这辈子同样不会。

抱着这样的想法,槛儿还是该干什么干什么。

白日里太子当差不在家,后宅这边由海顺盯着,海顺也听人来禀了消息。

不过他的想法和小福子的相似,东西风压来压去的事在哪儿都常见。

横竖嘉荣堂的奴才自娱自乐罢了,他们这些知情的人心里清楚就行了。

宋昭训向来最是知事明理不过,也不是会为了这种事跟太子闹小性儿的。

这么想着,海顺便没把事往上报。

骆峋则是当起差来心无旁骛,也是他本就没将留宿嘉荣堂一事放在心上。

自然不存在想起。

所以日子该怎样还是怎样。

中秋过了没几天,天气开始转凉。

到八月底的时候。

白日里只穿一件棉纱主腰配夏衫都觉得凉了,夜里一条薄毯也换成了薄被。

九月中旬时院子里的两棵枣树上的枣熟得透透的,一场秋雨过后,风吹得鸽子蛋大小的果子哗啦啦往下掉。

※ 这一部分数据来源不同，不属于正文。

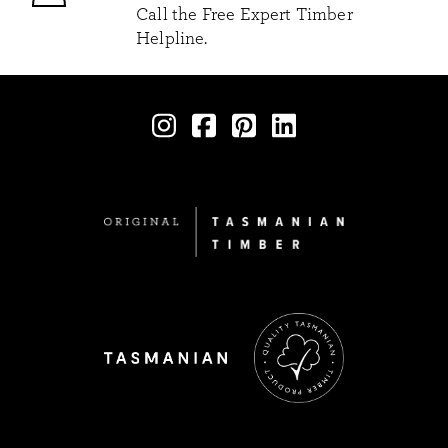
Call the Free Expert Timber
Helpline.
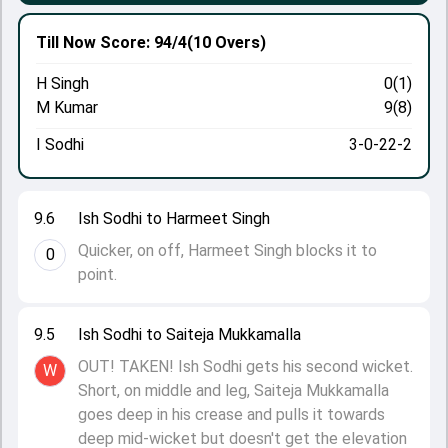
Till Now
Score: 94/4
(10 Overs)
H Singh
0(1)
M Kumar
9(8)
I Sodhi
3-0-22-2
9.6
Ish Sodhi to Harmeet Singh
Quicker, on off, Harmeet Singh blocks it to
0
point.
9.5
Ish Sodhi to Saiteja Mukkamalla
OUT! TAKEN! Ish Sodhi gets his second wicket.
W
Short, on middle and leg, Saiteja Mukkamalla
goes deep in his crease and pulls it towards
deep mid-wicket but doesn't get the elevation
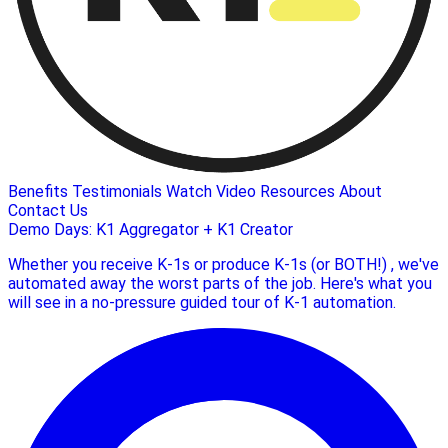
Benefits
Testimonials
Watch Video
Resources
About
Contact Us
Demo Days: K1 Aggregator + K1 Creator
Whether you receive K-1s or produce K-1s (or BOTH!) , we've
automated away the worst parts of the job. Here's what you
will see in a no-pressure guided tour of K-1 automation.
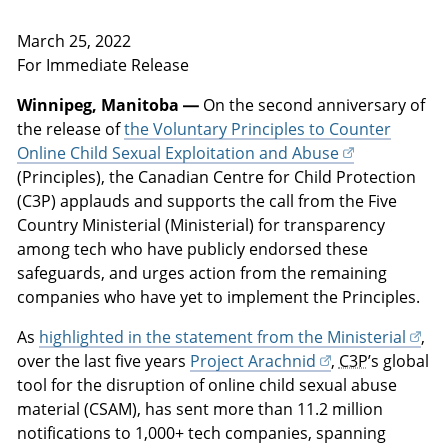
March 25, 2022
For Immediate Release
Winnipeg, Manitoba —
On the second anniversary of
the release of
the Voluntary Principles to Counter
Online Child Sexual Exploitation and Abuse
(Principles), the Canadian Centre for Child Protection
(C3P) applauds and supports the call from the Five
Country Ministerial (Ministerial) for transparency
among tech who have publicly endorsed these
safeguards, and urges action from the remaining
companies who have yet to implement the Principles.
As
highlighted in the statement from the Ministerial
,
over the last five years
Project Arachnid
,
C3P
’s global
tool for the disruption of online child sexual abuse
material (CSAM), has sent more than 11.2 million
notifications to 1,000+ tech companies, spanning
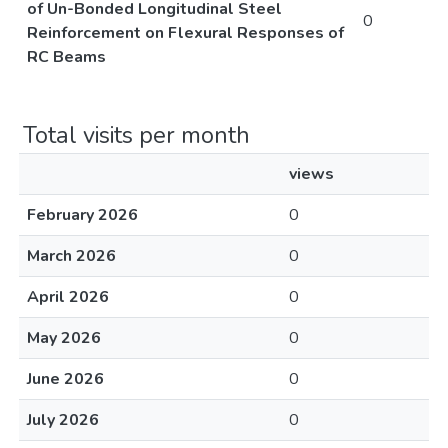
of Un-Bonded Longitudinal Steel
0
Reinforcement on Flexural Responses of
RC Beams
Total visits per month
views
February 2026
0
March 2026
0
April 2026
0
May 2026
0
June 2026
0
July 2026
0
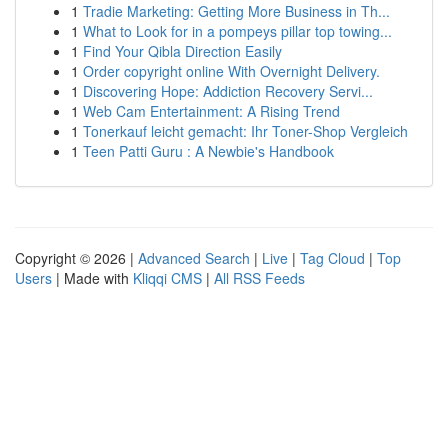
1
Tradie Marketing: Getting More Business in Th...
1
What to Look for in a pompeys pillar top towing...
1
Find Your Qibla Direction Easily
1
Order copyright online With Overnight Delivery.
1
Discovering Hope: Addiction Recovery Servi...
1
Web Cam Entertainment: A Rising Trend
1
Tonerkauf leicht gemacht: Ihr Toner-Shop Vergleich
1
Teen Patti Guru : A Newbie's Handbook
Copyright © 2026 |
Advanced Search
|
Live
|
Tag Cloud
|
Top
Users
| Made with
Kliqqi CMS
|
All RSS Feeds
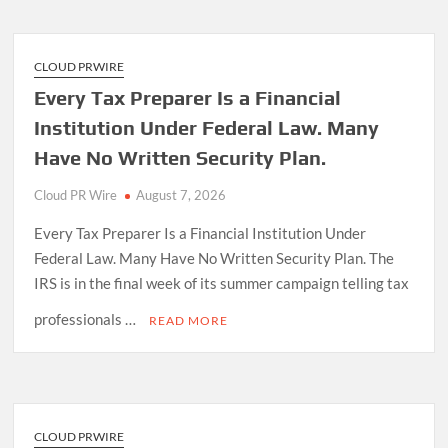
CLOUD PRWIRE
Every Tax Preparer Is a Financial
Institution Under Federal Law. Many
Have No Written Security Plan.
Cloud PR Wire
August 7, 2026
Every Tax Preparer Is a Financial Institution Under
Federal Law. Many Have No Written Security Plan. The
IRS is in the final week of its summer campaign telling tax
professionals …
READ MORE
CLOUD PRWIRE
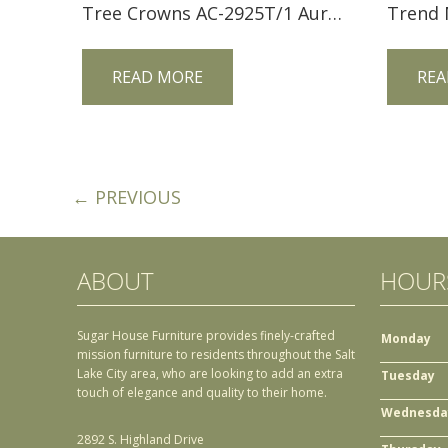
Tree Crowns AC-2925T/1 Aurora Crofter End Table
READ MORE
REA
← PREVIOUS
ABOUT
HOUR
Sugar House Furniture provides finely-crafted
Monday
mission furniture to residents throughout the Salt
Lake City area, who are looking to add an extra
Tuesday
touch of elegance and quality to their home.
Wednesda
2892 S. Highland Drive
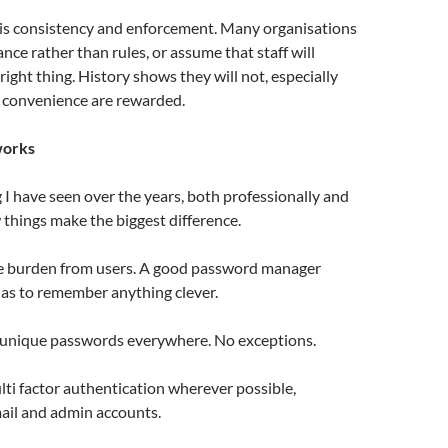
 is consistency and enforcement. Many organisations
dance rather than rules, or assume that staff will
right thing. History shows they will not, especially
convenience are rewarded.
works
I have seen over the years, both professionally and
w things make the biggest difference.
he burden from users. A good password manager
s to remember anything clever.
 unique passwords everywhere. No exceptions.
lti factor authentication wherever possible,
mail and admin accounts.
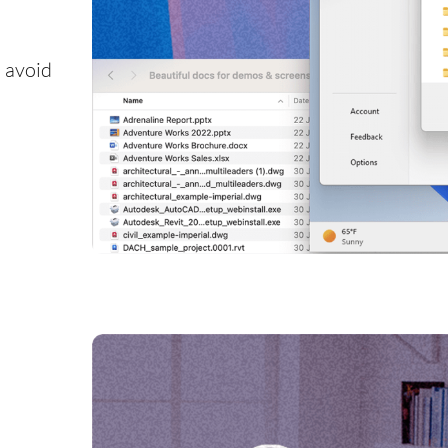
 avoid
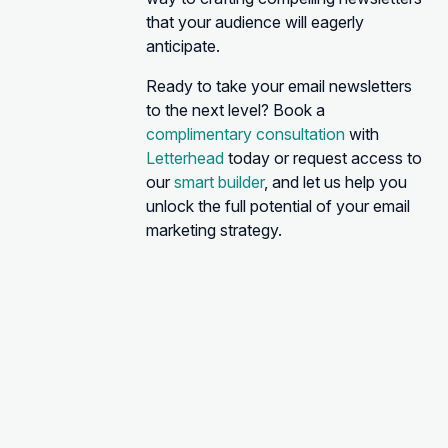
that your audience will eagerly
anticipate.
Ready to take your email newsletters
to the next level? Book a
complimentary consultation
with
Letterhead
today or request access to
our
smart builder
, and let us help you
unlock the full potential of your email
marketing strategy.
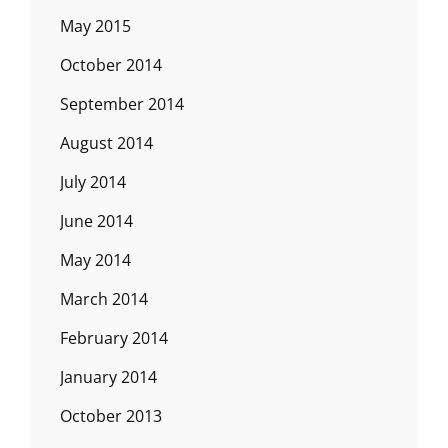
May 2015
October 2014
September 2014
August 2014
July 2014
June 2014
May 2014
March 2014
February 2014
January 2014
October 2013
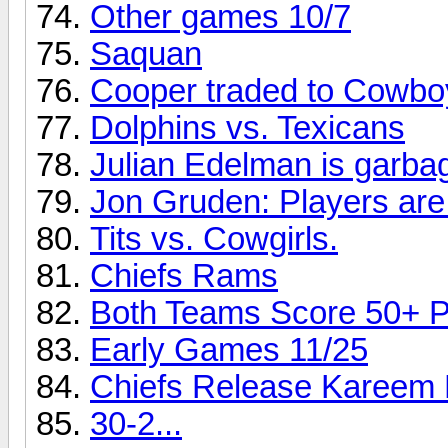
Other games 10/7
Saquan
Cooper traded to Cowbo
Dolphins vs. Texicans
Julian Edelman is garba
Jon Gruden: Players are 
Tits vs. Cowgirls.
Chiefs Rams
Both Teams Score 50+ Po
Early Games 11/25
Chiefs Release Kareem 
30-2...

小桂子、小满子在外洒扫的时候脑袋顶时不时就被砸个正着。

但这两棵枣树在正房门前,他们不能乱动。

平时养护这些花草树木的人也不能擅动,瑛姑姑就叫小喜子跑了趟膳房。

膳房的人架起梯子来收枣,收了满满五篓子,每篓子足有五十斤左右。

膳房总管姚大发的干儿子沈旺做主,给槛儿这边直接留了半篓子的鲜枣。

半篓子也有二十五斤呢。

槛儿哪吃得了这么多,给瑛姑姑、寒酥、小福子他们每人分了一斤多出去。